TypeStream provides a UNIX-like virtual filesystem that maps Kafka infrastructure to a familiar directory structure. Topics become paths, schemas become types, and standard commands like ls, cd, and cat work as expected.

Directory structure

/dev/kafka/local
├── brokers # Kafka broker information
├── consumer-groups # Consumer group metadata
├── schemas # Schema Registry schemas
└── topics # Kafka topics (this is where your data lives)
├── web_visits
├── crypto_tickers
├── wikipedia_changes
├── dbserver.public.file_uploads # CDC topics from Debezium
└── dbserver.public.orders

In the interactive shell:

# List topics
ls /dev/kafka/local/topics

# Change directory
cd /dev/kafka/local/topics

# Read from a topic
cat web_visits

Schema Registry integration

When you reference a topic path, TypeStream looks up its schema from Schema Registry automatically. This is how the system knows the field names and types for each topic -- enabling typed pipelines, schema validation, and field-based filtering.

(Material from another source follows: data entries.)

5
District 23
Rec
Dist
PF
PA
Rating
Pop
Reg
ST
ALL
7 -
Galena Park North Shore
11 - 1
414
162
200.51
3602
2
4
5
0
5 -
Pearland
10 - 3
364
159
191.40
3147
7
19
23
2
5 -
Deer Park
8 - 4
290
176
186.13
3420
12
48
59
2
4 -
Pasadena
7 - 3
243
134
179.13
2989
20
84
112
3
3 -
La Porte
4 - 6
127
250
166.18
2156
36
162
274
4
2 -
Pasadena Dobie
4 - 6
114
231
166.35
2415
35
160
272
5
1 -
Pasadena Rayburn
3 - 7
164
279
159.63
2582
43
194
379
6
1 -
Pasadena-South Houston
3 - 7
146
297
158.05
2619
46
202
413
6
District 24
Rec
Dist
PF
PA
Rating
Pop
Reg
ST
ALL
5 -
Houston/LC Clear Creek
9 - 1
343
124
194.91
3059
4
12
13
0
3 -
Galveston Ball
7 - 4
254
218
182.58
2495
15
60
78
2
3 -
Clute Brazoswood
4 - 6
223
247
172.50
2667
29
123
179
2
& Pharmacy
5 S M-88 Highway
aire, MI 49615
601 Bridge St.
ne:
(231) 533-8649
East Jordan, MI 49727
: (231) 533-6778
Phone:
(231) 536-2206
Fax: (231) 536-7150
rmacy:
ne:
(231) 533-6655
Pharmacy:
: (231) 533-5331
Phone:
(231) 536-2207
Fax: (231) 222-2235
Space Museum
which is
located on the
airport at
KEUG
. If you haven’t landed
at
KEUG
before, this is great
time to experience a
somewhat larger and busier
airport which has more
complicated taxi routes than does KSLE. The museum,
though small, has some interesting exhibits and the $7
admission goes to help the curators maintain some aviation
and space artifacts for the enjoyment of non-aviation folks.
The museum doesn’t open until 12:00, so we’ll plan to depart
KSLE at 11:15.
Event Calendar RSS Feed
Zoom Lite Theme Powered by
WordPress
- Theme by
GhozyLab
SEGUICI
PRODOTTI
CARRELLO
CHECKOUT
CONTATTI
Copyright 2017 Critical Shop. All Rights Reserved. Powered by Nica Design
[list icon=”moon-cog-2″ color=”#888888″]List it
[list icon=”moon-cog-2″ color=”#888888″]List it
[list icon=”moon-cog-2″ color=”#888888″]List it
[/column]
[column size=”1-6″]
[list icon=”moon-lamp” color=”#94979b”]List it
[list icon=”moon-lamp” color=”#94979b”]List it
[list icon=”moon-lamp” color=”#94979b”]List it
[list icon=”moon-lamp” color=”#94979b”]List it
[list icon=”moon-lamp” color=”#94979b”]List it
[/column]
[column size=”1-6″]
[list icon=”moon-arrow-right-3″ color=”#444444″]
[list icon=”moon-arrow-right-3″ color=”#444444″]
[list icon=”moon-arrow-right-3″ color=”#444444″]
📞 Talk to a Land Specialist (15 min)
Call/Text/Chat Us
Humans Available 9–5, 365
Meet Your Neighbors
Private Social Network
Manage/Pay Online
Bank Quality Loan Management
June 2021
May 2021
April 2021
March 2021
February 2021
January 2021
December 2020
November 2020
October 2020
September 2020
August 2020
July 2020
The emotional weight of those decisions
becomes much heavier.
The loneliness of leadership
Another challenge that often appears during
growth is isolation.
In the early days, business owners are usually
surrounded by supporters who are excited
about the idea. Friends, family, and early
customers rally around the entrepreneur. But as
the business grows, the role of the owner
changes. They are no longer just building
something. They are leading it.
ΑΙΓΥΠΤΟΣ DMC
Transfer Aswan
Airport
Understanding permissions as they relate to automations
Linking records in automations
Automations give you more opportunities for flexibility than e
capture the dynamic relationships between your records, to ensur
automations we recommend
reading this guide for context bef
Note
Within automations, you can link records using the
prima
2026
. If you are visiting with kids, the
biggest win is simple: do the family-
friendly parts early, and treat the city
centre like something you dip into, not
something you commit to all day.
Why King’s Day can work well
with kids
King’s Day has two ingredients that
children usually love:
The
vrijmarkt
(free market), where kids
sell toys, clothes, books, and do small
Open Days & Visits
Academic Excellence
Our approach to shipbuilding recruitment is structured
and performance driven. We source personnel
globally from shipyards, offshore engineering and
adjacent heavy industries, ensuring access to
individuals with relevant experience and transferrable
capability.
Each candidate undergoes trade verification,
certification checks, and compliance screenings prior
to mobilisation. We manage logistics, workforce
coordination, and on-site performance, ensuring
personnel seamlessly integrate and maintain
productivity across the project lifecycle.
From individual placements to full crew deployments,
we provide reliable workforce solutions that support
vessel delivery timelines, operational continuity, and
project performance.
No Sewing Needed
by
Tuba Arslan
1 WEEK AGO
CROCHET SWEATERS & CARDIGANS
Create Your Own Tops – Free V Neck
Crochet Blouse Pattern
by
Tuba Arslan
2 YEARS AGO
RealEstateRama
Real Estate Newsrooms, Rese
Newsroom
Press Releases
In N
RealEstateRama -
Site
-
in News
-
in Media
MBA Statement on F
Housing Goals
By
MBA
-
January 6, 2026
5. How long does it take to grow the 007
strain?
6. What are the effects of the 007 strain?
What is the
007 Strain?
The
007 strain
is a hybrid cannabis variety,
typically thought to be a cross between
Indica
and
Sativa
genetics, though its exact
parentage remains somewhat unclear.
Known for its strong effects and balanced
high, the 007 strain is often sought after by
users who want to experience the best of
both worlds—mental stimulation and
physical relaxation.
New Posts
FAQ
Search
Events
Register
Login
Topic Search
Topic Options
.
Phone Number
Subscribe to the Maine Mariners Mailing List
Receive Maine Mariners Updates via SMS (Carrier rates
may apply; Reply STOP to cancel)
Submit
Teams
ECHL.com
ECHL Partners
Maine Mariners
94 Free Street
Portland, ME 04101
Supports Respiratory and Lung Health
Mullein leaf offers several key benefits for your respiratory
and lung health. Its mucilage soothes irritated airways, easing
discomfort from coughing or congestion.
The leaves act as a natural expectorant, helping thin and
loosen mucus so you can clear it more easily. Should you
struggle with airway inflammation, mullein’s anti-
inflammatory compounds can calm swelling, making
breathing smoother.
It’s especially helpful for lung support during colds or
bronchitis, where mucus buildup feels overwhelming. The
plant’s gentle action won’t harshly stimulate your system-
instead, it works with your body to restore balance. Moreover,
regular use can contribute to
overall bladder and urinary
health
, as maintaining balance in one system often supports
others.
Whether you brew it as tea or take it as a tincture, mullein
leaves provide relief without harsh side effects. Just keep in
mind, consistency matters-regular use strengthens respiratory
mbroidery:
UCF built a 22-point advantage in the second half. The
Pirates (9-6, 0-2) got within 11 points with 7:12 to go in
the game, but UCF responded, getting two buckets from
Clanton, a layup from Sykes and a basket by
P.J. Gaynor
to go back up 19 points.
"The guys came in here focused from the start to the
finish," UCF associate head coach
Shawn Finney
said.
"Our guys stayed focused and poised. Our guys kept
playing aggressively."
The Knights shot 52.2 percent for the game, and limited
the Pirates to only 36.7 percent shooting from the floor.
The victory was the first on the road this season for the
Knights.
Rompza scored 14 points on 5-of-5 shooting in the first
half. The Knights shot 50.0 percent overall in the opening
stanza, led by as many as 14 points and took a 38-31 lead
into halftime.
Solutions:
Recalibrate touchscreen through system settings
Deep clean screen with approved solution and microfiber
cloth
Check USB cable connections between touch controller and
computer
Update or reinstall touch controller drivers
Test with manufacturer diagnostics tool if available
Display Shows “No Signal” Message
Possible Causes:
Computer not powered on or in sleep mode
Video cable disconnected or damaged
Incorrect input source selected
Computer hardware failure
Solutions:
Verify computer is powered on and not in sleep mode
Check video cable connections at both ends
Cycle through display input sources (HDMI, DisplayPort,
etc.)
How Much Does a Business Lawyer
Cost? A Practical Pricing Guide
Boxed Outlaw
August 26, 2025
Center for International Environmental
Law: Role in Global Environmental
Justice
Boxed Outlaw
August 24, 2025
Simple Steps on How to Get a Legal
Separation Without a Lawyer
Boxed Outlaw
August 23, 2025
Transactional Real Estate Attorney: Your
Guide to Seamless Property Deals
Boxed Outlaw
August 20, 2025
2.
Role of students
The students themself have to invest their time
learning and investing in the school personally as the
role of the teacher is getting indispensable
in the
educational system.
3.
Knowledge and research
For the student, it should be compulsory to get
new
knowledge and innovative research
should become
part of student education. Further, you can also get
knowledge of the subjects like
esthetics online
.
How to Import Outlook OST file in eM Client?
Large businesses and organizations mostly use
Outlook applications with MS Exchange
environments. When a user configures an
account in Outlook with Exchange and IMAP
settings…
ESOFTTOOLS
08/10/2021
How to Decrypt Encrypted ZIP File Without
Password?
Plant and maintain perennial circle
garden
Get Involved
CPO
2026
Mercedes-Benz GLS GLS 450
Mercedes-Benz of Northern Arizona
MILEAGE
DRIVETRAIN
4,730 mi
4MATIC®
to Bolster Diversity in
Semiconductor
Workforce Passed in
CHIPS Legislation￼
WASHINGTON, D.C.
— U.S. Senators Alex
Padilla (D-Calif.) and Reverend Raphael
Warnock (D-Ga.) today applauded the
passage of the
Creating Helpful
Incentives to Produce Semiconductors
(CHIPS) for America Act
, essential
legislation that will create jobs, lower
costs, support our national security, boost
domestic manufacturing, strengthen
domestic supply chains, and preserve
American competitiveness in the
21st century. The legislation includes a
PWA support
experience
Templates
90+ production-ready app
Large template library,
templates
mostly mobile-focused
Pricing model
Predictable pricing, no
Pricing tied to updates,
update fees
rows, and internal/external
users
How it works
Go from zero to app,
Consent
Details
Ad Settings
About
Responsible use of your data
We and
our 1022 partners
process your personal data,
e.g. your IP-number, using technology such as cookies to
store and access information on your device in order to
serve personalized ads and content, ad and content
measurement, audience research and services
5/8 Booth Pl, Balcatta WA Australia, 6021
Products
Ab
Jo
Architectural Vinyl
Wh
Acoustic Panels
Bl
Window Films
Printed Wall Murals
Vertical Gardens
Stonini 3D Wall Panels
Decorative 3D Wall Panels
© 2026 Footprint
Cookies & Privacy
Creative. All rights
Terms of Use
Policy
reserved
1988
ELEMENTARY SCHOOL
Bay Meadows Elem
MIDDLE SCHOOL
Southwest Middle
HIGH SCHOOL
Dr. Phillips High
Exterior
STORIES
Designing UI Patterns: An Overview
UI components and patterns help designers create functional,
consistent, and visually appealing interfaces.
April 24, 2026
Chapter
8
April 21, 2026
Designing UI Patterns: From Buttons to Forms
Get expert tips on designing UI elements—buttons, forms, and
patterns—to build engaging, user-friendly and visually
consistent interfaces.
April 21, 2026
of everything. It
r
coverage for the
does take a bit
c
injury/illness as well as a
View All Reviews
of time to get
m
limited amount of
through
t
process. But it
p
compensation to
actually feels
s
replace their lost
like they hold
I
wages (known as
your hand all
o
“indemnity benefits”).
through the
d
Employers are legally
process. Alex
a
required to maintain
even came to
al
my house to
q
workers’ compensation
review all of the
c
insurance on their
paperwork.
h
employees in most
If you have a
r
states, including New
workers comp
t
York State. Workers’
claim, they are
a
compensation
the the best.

For example, /dev/kafka/local/topics/web_visits might resolve to:

Struct[ip_address: String, url_path: String, status_code: Int, http_method: String, ...]

This schema information flows through the entire pipeline via schema propagation.

How all three interfaces use the filesystem

The virtual filesystem is the common abstraction across all interfaces:

  • CLI DSL: Topic paths are used directly in commands (grep /dev/kafka/local/topics/web_visits [.status_code == 200])
  • Config-as-code: The topicPath field in pipeline JSON files references filesystem paths
  • GUI: The source node dropdown is populated by calling FileSystemService.Ls over gRPC

Topic discovery

TypeStream periodically scans the Kafka cluster to discover new topics and update its filesystem. The refresh interval is configurable via fsRefreshRate in typestream.toml (default: 60 seconds).

When Debezium CDC is active, new topics appear automatically as tables are added to the source database.